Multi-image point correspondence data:
______

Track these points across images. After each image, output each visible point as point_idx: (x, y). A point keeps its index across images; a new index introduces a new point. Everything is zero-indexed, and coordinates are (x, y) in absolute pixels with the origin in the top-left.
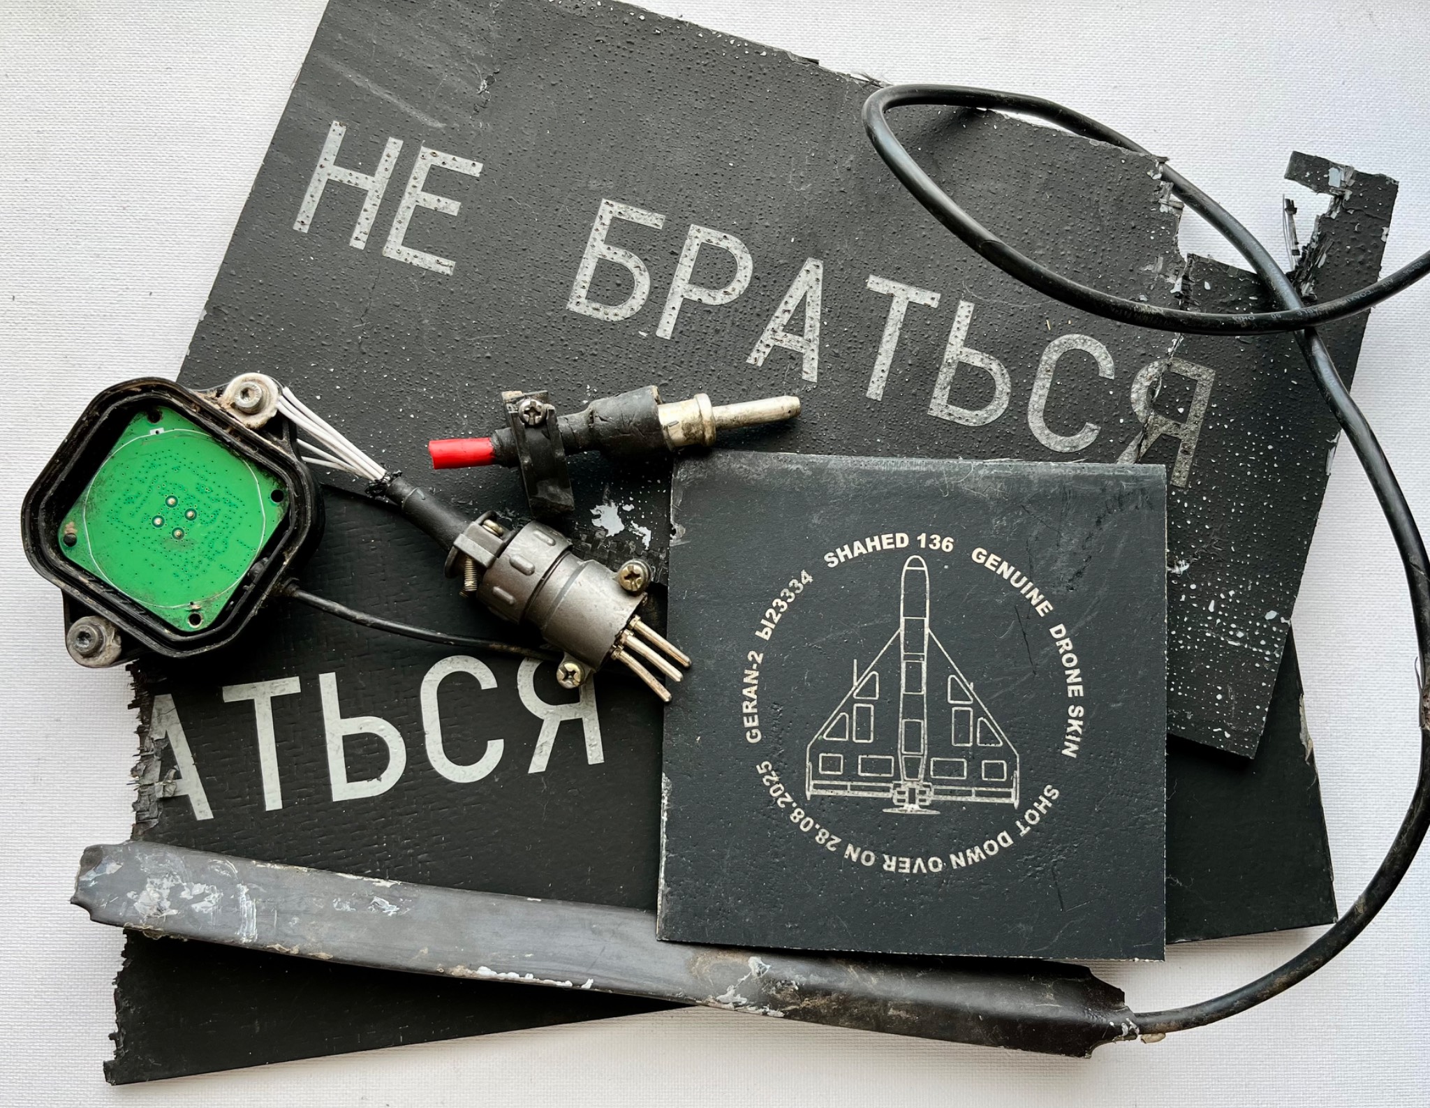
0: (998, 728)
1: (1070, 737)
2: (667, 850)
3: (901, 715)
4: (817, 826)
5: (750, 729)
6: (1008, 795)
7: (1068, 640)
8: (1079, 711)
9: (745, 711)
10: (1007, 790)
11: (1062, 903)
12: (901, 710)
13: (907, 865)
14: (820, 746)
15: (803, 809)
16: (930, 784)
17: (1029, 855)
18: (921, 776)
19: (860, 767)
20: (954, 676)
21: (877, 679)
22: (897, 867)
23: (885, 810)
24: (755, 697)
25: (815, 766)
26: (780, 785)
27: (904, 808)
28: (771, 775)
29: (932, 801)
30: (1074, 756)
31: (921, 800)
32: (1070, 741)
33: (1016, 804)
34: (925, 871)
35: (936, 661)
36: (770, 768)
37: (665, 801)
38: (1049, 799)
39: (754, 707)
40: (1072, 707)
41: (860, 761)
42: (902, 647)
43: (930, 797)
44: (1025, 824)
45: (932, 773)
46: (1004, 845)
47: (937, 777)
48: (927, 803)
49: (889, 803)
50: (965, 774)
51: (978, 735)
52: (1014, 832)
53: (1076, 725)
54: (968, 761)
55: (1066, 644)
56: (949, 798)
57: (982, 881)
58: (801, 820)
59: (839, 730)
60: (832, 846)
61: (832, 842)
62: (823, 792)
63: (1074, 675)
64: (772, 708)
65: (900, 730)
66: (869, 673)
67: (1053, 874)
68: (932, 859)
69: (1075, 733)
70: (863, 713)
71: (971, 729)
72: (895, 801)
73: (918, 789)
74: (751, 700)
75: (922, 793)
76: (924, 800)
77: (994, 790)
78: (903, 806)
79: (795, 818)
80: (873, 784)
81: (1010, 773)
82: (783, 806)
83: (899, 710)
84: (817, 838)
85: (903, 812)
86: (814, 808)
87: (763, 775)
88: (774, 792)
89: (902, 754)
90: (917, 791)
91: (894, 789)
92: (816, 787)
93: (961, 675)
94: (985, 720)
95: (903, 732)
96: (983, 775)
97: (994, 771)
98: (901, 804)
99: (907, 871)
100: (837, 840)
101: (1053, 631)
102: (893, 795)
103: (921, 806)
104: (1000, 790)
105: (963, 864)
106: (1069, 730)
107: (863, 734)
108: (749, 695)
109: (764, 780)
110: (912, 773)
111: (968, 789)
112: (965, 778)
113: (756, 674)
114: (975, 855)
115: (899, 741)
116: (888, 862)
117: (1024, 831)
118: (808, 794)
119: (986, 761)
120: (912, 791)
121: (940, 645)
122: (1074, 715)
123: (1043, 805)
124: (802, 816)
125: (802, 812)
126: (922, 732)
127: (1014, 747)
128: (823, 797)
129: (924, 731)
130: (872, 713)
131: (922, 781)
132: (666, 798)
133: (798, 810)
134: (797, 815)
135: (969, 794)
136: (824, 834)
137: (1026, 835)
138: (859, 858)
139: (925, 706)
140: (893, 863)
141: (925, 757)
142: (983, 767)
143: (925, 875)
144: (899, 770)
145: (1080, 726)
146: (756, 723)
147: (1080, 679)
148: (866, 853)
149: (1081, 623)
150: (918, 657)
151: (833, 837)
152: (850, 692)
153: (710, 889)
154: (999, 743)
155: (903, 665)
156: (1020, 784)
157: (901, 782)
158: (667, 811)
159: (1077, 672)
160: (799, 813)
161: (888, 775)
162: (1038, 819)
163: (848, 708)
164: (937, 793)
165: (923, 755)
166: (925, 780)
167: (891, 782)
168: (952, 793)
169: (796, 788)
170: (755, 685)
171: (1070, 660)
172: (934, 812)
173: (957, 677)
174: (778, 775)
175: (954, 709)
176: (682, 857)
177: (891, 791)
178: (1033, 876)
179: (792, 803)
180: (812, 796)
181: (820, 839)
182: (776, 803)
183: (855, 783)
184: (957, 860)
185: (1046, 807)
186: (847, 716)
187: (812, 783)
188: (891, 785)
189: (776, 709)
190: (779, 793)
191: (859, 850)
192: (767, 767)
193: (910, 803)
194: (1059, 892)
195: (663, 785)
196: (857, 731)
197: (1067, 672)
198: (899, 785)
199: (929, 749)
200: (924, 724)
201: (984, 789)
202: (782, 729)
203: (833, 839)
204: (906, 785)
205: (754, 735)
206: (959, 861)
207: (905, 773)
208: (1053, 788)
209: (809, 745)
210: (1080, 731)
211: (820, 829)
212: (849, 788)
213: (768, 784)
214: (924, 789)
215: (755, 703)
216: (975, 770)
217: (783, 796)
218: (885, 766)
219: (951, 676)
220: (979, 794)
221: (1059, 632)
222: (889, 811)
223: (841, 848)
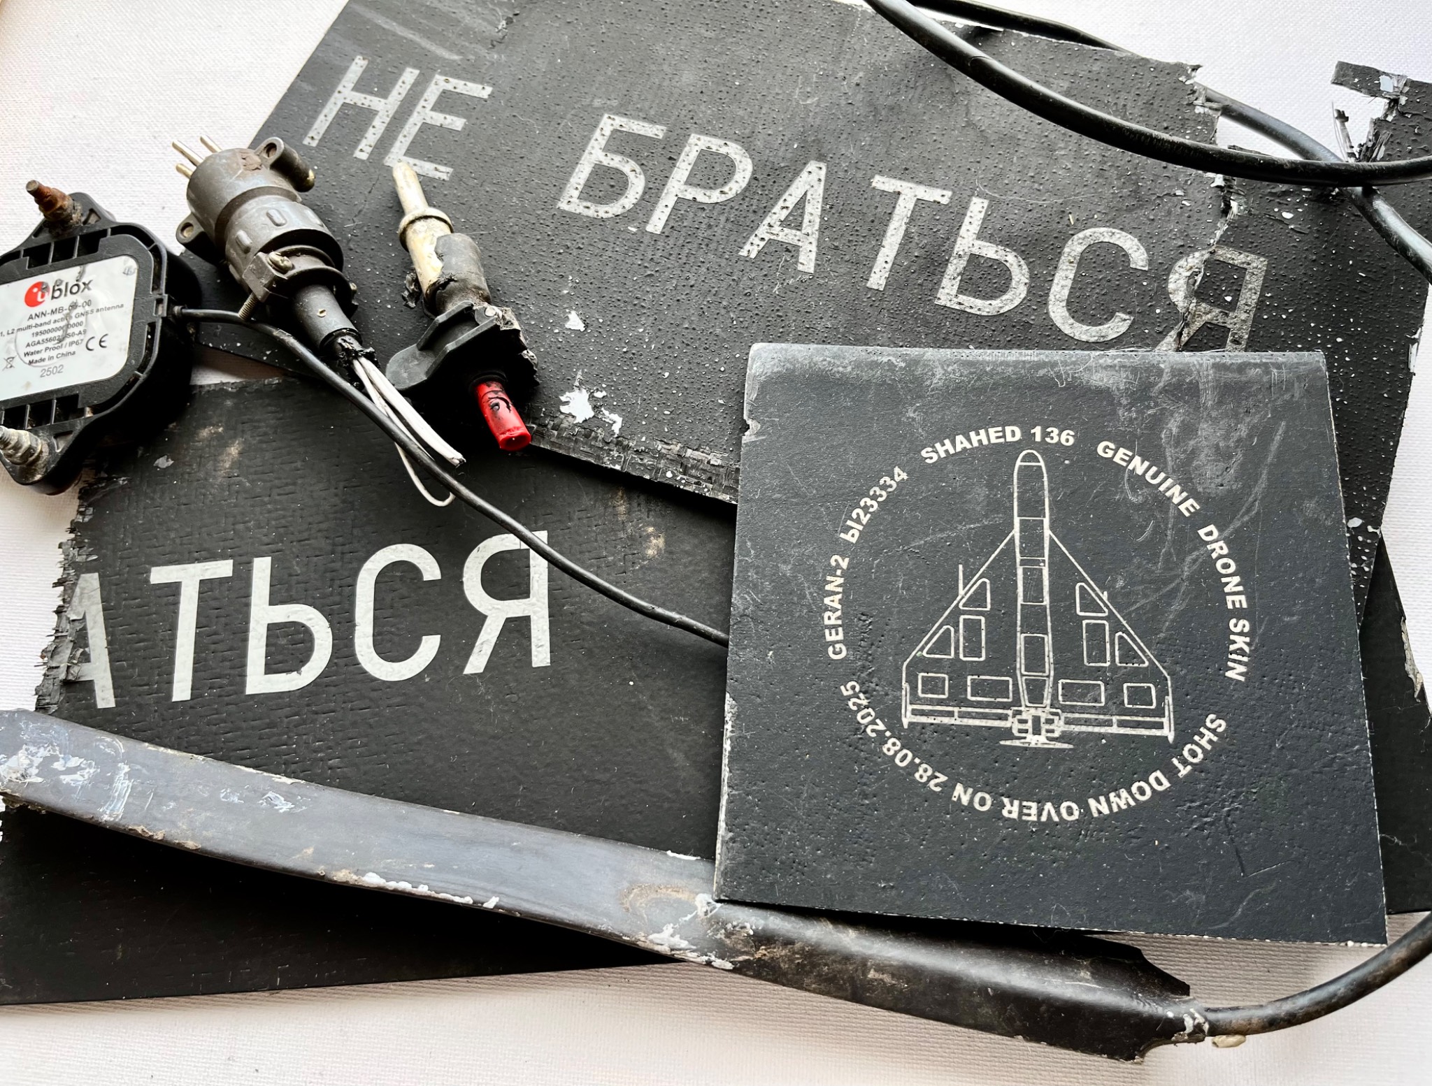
0: (1142, 644)
1: (1234, 656)
2: (729, 787)
3: (1019, 629)
4: (917, 761)
5: (833, 643)
6: (1160, 726)
7: (1221, 543)
8: (1244, 625)
9: (827, 622)
10: (1157, 719)
11: (1241, 864)
12: (1019, 623)
13: (1034, 811)
14: (919, 664)
15: (899, 739)
16: (1059, 711)
17: (1192, 801)
18: (1047, 701)
19: (969, 689)
20: (1083, 584)
21: (988, 587)
22: (1021, 814)
23: (1002, 743)
24: (839, 607)
25: (914, 688)
26: (870, 710)
27: (1027, 740)
28: (859, 698)
29: (1063, 732)
30: (1242, 679)
31: (1048, 731)
32: (1234, 661)
33: (1171, 738)
34: (1056, 819)
35: (1060, 568)
36: (857, 689)
37: (728, 727)
38: (1214, 731)
39: (838, 618)
40: (1233, 621)
41: (969, 683)
42: (1017, 550)
43: (1059, 727)
44: (1185, 762)
45: (1060, 698)
46: (1159, 788)
47: (1068, 703)
48: (1056, 735)
49: (1008, 733)
50: (1103, 699)
51: (1117, 653)
52: (1171, 772)
53: (1241, 642)
54: (1106, 684)
55: (1219, 548)
56: (1084, 728)
57: (1132, 833)
58: (896, 753)
59: (942, 646)
60: (936, 785)
61: (937, 781)
62: (923, 719)
63: (1232, 584)
64: (860, 620)
65: (1018, 647)
66: (977, 582)
67: (1227, 826)
68: (1065, 804)
69: (1241, 652)
70: (972, 627)
71: (1108, 646)
72: (1015, 732)
73: (1043, 717)
74: (834, 610)
75: (1050, 722)
76: (1052, 731)
77: (1140, 719)
78: (1025, 738)
79: (889, 750)
80: (987, 710)
81: (1161, 699)
82: (874, 735)
83: (1016, 623)
84: (917, 776)
85: (1027, 745)
86: (912, 738)
87: (849, 698)
88: (863, 718)
89: (1022, 675)
90: (1043, 720)
91: (1014, 716)
92: (915, 712)
93: (1092, 583)
94: (1124, 635)
95: (1023, 649)
96: (1126, 701)
97: (1139, 696)
98: (1023, 735)
99: (1034, 818)
100: (943, 778)
101: (1202, 532)
102: (1012, 724)
103: (1048, 738)
104: (1148, 719)
105: (1106, 811)
106: (1232, 647)
107: (973, 650)
108: (831, 604)
109: (850, 703)
110: (1036, 696)
111: (1107, 717)
112: (1103, 704)
113: (841, 581)
114: (1121, 800)
115: (1018, 660)
116: (1008, 807)
117: (1184, 771)
118: (905, 722)
119: (1129, 684)
120: (1036, 720)
121: (1064, 549)
122: (1238, 630)
123: (1206, 739)
124: (897, 748)
125: (898, 743)
126: (1046, 649)
127: (1164, 667)
128: (924, 726)
129: (1048, 647)
130: (983, 626)
131: (1048, 708)
132: (730, 723)
133: (893, 740)
134: (891, 747)
135: (1109, 723)
136: (925, 771)
137: (1186, 776)
138: (971, 801)
139: (1049, 618)
140: (1016, 808)
141: (1051, 679)
142: (1125, 691)
143: (1057, 824)
144: (1019, 693)
145: (1245, 643)
146: (841, 637)
147: (1240, 588)
148: (979, 795)
149: (1237, 524)
150: (1037, 563)
151: (937, 774)
152: (955, 602)
153: (782, 836)
154: (1144, 663)
155: (1020, 571)
156: (1174, 712)
157: (1022, 708)
158: (731, 738)
159: (1237, 579)
160: (894, 744)
161: (1005, 700)
162: (1201, 756)
163: (953, 619)
164: (1068, 722)
165: (1048, 676)
166: (1052, 706)
167: (1009, 709)
168: (1087, 722)
169: (891, 714)
170: (838, 593)
171: (1226, 566)
172: (1066, 746)
173: (1087, 584)
174: (867, 698)
175: (1084, 622)
176: (748, 795)
177: (1010, 719)
178: (1201, 828)
179: (885, 731)
180: (911, 724)
181: (921, 777)
182: (864, 731)
183: (963, 709)
184: (1098, 807)
185: (1210, 742)
186: (952, 629)
187: (910, 708)
188: (1010, 712)
189: (864, 621)
190: (869, 719)
191: (970, 790)
192: (853, 688)
193: (1034, 734)
194: (1237, 852)
195: (727, 707)
196: (965, 647)
197: (1224, 580)
198: (1020, 713)
199: (1055, 669)
200: (1048, 639)
201: (1128, 718)
202: (872, 644)
203: (936, 777)
204: (1028, 713)
205: (838, 650)
206: (1100, 808)
207: (1026, 697)
208: (1218, 718)
209: (905, 664)
210: (1247, 649)
211: (920, 764)
212: (956, 714)
213: (855, 708)
214: (1051, 717)
215: (839, 613)
216: (1114, 695)
217: (873, 722)
218: (1001, 689)
219: (1079, 584)
220: (1122, 724)
221: (1210, 533)
222: (1008, 743)
223: (948, 787)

______

▶ [Task statement]:
All that is wanted is a faithful reproduction of the line above with "97: (994, 771)", the line with "201: (984, 789)", and every line in between.

▶ [Written solution]:
97: (994, 771)
98: (901, 804)
99: (907, 871)
100: (837, 840)
101: (1053, 631)
102: (893, 795)
103: (921, 806)
104: (1000, 790)
105: (963, 864)
106: (1069, 730)
107: (863, 734)
108: (749, 695)
109: (764, 780)
110: (912, 773)
111: (968, 789)
112: (965, 778)
113: (756, 674)
114: (975, 855)
115: (899, 741)
116: (888, 862)
117: (1024, 831)
118: (808, 794)
119: (986, 761)
120: (912, 791)
121: (940, 645)
122: (1074, 715)
123: (1043, 805)
124: (802, 816)
125: (802, 812)
126: (922, 732)
127: (1014, 747)
128: (823, 797)
129: (924, 731)
130: (872, 713)
131: (922, 781)
132: (666, 798)
133: (798, 810)
134: (797, 815)
135: (969, 794)
136: (824, 834)
137: (1026, 835)
138: (859, 858)
139: (925, 706)
140: (893, 863)
141: (925, 757)
142: (983, 767)
143: (925, 875)
144: (899, 770)
145: (1080, 726)
146: (756, 723)
147: (1080, 679)
148: (866, 853)
149: (1081, 623)
150: (918, 657)
151: (833, 837)
152: (850, 692)
153: (710, 889)
154: (999, 743)
155: (903, 665)
156: (1020, 784)
157: (901, 782)
158: (667, 811)
159: (1077, 672)
160: (799, 813)
161: (888, 775)
162: (1038, 819)
163: (848, 708)
164: (937, 793)
165: (923, 755)
166: (925, 780)
167: (891, 782)
168: (952, 793)
169: (796, 788)
170: (755, 685)
171: (1070, 660)
172: (934, 812)
173: (957, 677)
174: (778, 775)
175: (954, 709)
176: (682, 857)
177: (891, 791)
178: (1033, 876)
179: (792, 803)
180: (812, 796)
181: (820, 839)
182: (776, 803)
183: (855, 783)
184: (957, 860)
185: (1046, 807)
186: (847, 716)
187: (812, 783)
188: (891, 785)
189: (776, 709)
190: (779, 793)
191: (859, 850)
192: (767, 767)
193: (910, 803)
194: (1059, 892)
195: (663, 785)
196: (857, 731)
197: (1067, 672)
198: (899, 785)
199: (929, 749)
200: (924, 724)
201: (984, 789)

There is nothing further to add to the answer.